川尻浩作、Fly High with キヴォトス 作:堂廻り 眞くら
柴関ラーメンはアビドス校近隣に店を構えるラーメン店である。対策委員会の面々はよくここに訪れ、ラーメンを注文、そして啜っている。
学校帰りの夕方のことである。対策委員会はいつもと同じように柴関ラーメンに立ち寄って、もとい冷やかしにやってきていた。奥空アヤネ、砂狼シロコ、十六夜ノノミの三人である。
柴関ラーメンは某次郎系ラーメンの如く、どんぶり一杯に麺やらトッピングやらを乗せて運んでくるもんだから、食べきるのにやたらと時間がかかる。そのため、たった一杯を間食するのに数時間はかかる……というのは建前で、ほんの数百円程度の出費で数時間も居座って友達と駄弁るための口実としてもってこいの、対策委員会の憩いの場にされているのがこの柴関ラーメンなのであった。柴関ラーメンの店長もお人好しなので、カスほども金を落とさない、喧しい高校生が数時間店に居座るのを寛容に許容している。腹の底で何を考えているかは知らない。案外微笑まし気に見守っているのかもしれないし、実は頭の中で百回くらい虐殺しているのかもわからない。ただ個人的な意見を述べさせてもらうと、店長は非常に人情溢れる御方なので腹黒いということな無いと思う。そう思いたい。
バイ・ザ・ウェイ対策委員会の一人、奥空アヤネは早々に注文したラーメンを、どんぶりの底まで几帳面に食べきっており、また時間もかなり経過しているのか丼の底はすでに乾ききっていた。
「残りの借金、諸々も合わせて【九億六千二百三十五万円】……ですかぁ」
奥空アヤネは携帯を弄りながら独り言ちた。今自分たちが食べたラーメンの何千杯分もの金額。それが今のアビドス校に課された借金なのである。彼女は対策委員会に置ける会計のような役目を担っており、帳簿のようなものも几帳面に管理している。当然借金の管理もしっかり行っており、支出は携帯のメモアプリにしっかり記載して記録してある。
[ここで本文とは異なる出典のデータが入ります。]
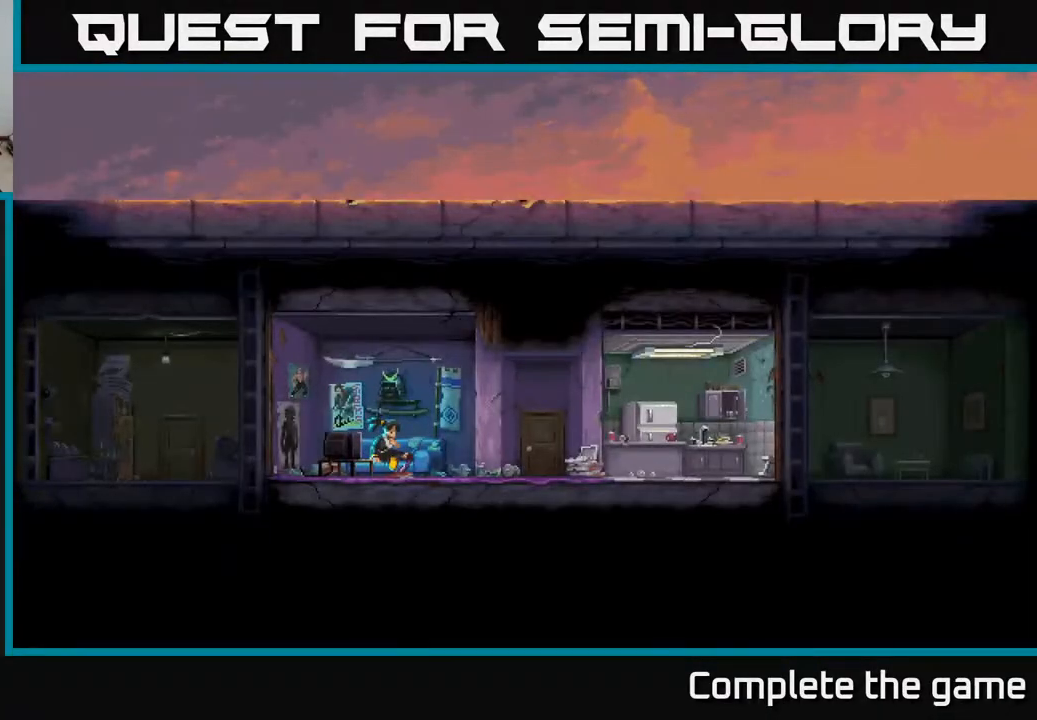
{"buttons": ["A"], "left_stick": "center", "right_stick": "center", "events": [[500, "A", "down"]]}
「うーん。……ううーん。これじゃ、返済どころか月の利息を払うので精一杯」
奥空アヤネの携帯を横からのぞき込んで、砂狼シロコも渋面を浮かべた。彼女はまだちびちびと名残惜し気にラーメンを啜っては箸に付着した汁をチロチロと嘗めており、その卑しさとみみっちさからは彼女の育ちの悪さが伺える。ちなみに彼女は別に小食だからちびちび麺を啜っているわけではなく、若干の猫舌であるため、少し冷ましてから食べているのだった。それから、一応「まだ食べています」ということを店側にアピールしているという側面もある。通いつめの柴関ラーメンでいまさらそんなことをしても別に意味はないのだが、以前に柴関ラーメンとは違う店でたらふく飯を食った挙句、店の中で牛みたいに横になって八時間ほど爆睡した結果、その店の店長にこっぴどく叱られた挙句外に放り出された経験があるので、彼女のこの行動は半ば軽々と本能による反射運動による自衛の側面を有していた。
「ん、ちょっと汁が冷めすぎてきた……」
「麺も大分伸びてきてますよ」と奥空アヤネがあきれ顔で砂狼シロコに告げた。